По мнению Агнес, Фицнер и картель решили, что расправиться с Куинси в тюрьме и при этом не оставить никаких следов, ведущих к исполнителям и организаторам преступления, будет легко. Достаточно было найти пару крутых парней, отбывающих длинные сроки, и пообещать им немного денег. Мы же после смерти Куинси Миллера были бы вынуждены перестать заниматься его делом и сосредоточить свои усилиях на других.
Мы с Агнес согласны в том, что Фицнер, будучи уже пожилым человеком, испугался, поняв, что какая-то более или менее авторитетная организация пытается раскопать что-то в деле, которое он считал давно закрытым. Фицнер знает, что наша позиция подкреплена аргументами и что сотрудники фонда «Блюститель» имеют репутацию людей цепких, упорных и часто добивающихся успеха. Освобождение Куинси из тюрьмы снова привлекло бы внимание к вопросам, которые когда-то так и остались без ответа. А вот если бы его отвезли на кладбище, вопросы оказались бы похороненными вместе с ним.

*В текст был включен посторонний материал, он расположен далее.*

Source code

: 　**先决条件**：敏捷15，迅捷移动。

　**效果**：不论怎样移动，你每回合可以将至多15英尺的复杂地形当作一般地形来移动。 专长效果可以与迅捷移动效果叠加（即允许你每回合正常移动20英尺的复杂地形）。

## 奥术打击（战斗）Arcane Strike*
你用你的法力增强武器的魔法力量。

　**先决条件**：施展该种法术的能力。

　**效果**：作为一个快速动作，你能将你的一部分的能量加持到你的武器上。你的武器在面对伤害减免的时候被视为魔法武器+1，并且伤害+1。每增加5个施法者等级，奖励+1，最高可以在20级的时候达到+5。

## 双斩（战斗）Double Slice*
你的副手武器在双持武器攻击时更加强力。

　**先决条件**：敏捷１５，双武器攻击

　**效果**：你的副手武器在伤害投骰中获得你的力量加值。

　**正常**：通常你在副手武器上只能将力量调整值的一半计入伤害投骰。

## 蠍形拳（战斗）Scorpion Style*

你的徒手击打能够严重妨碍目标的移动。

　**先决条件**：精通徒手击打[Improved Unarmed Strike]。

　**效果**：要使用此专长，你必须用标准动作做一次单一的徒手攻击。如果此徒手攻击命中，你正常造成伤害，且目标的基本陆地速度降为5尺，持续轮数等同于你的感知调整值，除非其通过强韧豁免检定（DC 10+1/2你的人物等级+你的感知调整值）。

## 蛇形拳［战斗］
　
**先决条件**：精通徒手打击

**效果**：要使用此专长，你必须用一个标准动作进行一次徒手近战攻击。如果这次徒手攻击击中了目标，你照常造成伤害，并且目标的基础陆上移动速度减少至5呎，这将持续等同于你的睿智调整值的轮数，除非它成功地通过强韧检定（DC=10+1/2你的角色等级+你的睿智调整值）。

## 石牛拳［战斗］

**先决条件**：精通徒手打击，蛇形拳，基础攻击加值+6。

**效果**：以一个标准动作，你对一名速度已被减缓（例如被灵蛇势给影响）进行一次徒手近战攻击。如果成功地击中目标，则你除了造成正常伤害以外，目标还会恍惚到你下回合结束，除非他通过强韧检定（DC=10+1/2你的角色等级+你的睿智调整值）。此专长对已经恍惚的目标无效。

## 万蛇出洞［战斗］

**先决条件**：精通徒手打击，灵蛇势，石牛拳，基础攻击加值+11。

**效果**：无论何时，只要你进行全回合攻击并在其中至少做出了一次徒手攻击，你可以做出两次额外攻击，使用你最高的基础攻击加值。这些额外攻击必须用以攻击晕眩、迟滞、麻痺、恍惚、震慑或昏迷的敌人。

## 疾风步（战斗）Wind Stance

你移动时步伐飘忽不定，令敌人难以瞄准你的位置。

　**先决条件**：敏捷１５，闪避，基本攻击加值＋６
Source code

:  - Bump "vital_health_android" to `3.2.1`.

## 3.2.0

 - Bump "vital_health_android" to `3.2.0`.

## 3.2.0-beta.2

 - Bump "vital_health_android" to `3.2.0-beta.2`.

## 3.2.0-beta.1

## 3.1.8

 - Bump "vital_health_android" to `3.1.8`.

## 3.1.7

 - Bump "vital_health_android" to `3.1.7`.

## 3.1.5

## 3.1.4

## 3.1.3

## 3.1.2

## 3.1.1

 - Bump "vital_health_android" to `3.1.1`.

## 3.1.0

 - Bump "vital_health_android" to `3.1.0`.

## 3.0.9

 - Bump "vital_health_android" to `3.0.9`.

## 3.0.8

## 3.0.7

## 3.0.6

Кроме того, вероятно, Фицнер был твердо уверен в том, что ему никогда не придется отвечать за совершенные им преступления. В течение многих лет он был для всех олицетворением закона. В то же время считал себя выше этого закона, ни во что его не ставил и в случае необходимости нарушал его, как ему хотелось. При этом умудрялся добиться того, что избиратели были им довольны. Фицнер ушел на покой, сделав состояние, и считает себя умным и изворотливым. И если для того, чтобы решить возникшую проблему, нужно было совершить еще одно преступление, тем более такое незамысловатое, как убийство заключенного в тюрьме, он, конечно, мог на это пойти, чтобы никогда больше ни о чем не беспокоиться.
Агнес развлекает меня рассказами о том, какие невероятные ошибки совершают порой даже очень осторожные и предусмотрительные преступники. Говорит, что могла бы написать целую книгу, состоящую из таких историй.
Потом мы с Агнес допоздна вслух размышляем о нашем – ее и моем – прошлом и пытаемся понять, как бы все могло сложиться, если бы каждый из нас в той или иной ситуации поступил иначе. Мы оба наслаждаемся беседой, не замечая, что остальные посетители уже разошлись. Только когда официант начинает поглядывать в нашу сторону, мы понимаем, что ресторан опустел. Мы расплачиваемся – каждый за себя – и направляемся к выходу. У дверей прощаемся, обменявшись рукопожатием, и договариваемся повторить наш поход.